Exercise goal: For the entries that follow, restate word for word the line containing "doesn't work properly", the line containing "readme.md and init.rb", and every line that lies between them.

--*--

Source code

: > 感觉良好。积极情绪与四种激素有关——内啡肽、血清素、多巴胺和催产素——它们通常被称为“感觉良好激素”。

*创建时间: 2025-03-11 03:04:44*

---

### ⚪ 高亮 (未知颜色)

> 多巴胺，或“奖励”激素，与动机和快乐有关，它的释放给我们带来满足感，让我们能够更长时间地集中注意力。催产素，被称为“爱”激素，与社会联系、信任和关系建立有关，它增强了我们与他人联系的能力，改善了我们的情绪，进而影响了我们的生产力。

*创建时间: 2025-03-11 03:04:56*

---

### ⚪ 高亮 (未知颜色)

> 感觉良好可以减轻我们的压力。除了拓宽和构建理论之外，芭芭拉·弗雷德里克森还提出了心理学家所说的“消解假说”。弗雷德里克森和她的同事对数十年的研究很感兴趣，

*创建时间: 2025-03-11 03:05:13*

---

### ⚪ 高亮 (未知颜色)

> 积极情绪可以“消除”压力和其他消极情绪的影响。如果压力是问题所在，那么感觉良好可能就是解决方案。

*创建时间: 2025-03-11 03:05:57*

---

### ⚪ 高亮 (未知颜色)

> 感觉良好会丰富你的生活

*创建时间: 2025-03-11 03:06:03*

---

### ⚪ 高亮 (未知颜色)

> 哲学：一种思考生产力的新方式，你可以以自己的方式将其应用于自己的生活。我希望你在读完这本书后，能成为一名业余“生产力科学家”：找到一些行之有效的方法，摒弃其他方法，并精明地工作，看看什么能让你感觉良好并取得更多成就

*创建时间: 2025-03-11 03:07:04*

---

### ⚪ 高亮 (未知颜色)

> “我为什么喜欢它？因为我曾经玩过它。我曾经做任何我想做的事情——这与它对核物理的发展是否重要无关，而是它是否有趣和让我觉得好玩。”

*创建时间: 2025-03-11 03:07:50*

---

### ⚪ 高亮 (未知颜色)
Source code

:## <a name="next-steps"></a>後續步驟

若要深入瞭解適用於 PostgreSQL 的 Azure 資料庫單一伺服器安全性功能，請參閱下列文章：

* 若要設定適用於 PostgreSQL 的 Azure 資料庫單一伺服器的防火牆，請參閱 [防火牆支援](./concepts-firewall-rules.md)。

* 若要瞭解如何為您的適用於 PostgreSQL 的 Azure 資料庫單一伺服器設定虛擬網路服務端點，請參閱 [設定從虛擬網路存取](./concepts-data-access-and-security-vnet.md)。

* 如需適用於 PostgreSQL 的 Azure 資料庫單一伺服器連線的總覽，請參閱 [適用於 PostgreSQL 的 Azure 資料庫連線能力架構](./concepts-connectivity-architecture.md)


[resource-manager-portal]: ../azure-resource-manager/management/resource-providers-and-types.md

--*--

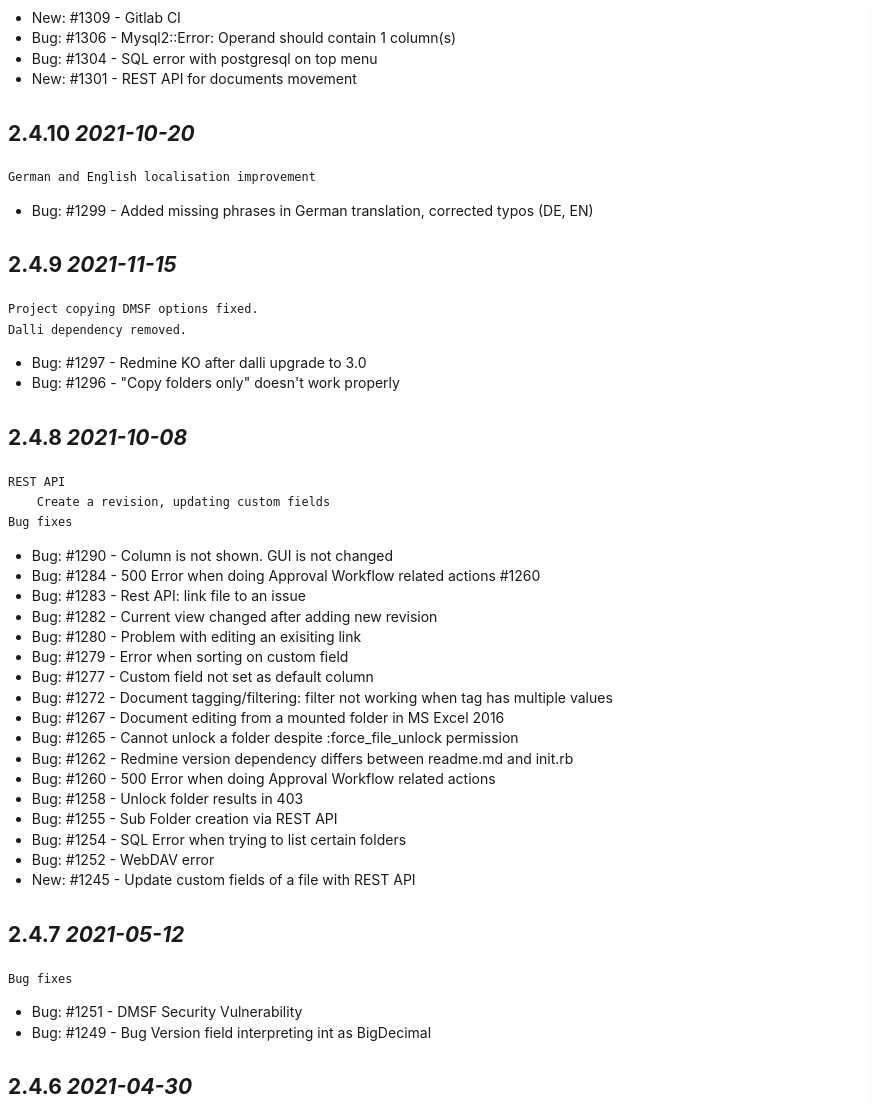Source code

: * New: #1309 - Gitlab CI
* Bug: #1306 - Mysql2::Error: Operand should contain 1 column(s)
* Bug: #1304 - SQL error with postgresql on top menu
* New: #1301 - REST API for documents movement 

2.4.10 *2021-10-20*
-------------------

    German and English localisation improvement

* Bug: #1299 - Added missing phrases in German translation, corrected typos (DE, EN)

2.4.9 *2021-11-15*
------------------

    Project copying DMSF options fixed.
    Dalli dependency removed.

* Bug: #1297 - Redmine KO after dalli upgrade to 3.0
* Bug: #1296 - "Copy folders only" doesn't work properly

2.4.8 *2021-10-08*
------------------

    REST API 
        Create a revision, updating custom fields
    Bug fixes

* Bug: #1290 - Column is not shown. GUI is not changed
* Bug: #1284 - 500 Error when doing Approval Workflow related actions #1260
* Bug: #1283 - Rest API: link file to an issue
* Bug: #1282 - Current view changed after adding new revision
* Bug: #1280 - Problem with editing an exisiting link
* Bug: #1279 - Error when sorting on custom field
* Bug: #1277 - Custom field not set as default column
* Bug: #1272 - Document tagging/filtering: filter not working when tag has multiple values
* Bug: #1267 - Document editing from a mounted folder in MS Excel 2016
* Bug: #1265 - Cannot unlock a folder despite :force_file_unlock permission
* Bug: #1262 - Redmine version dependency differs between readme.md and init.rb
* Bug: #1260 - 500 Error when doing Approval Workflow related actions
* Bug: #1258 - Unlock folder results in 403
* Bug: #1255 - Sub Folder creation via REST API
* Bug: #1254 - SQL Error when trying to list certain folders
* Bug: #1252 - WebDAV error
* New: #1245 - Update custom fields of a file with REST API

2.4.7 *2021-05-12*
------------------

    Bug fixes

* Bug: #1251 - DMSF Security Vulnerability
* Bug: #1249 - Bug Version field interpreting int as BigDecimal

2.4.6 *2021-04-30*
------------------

--*--

Output for this exercise:
* Bug: #1296 - "Copy folders only" doesn't work properly

2.4.8 *2021-10-08*
------------------

    REST API 
        Create a revision, updating custom fields
    Bug fixes

* Bug: #1290 - Column is not shown. GUI is not changed
* Bug: #1284 - 500 Error when doing Approval Workflow related actions #1260
* Bug: #1283 - Rest API: link file to an issue
* Bug: #1282 - Current view changed after adding new revision
* Bug: #1280 - Problem with editing an exisiting link
* Bug: #1279 - Error when sorting on custom field
* Bug: #1277 - Custom field not set as default column
* Bug: #1272 - Document tagging/filtering: filter not working when tag has multiple values
* Bug: #1267 - Document editing from a mounted folder in MS Excel 2016
* Bug: #1265 - Cannot unlock a folder despite :force_file_unlock permission
* Bug: #1262 - Redmine version dependency differs between readme.md and init.rb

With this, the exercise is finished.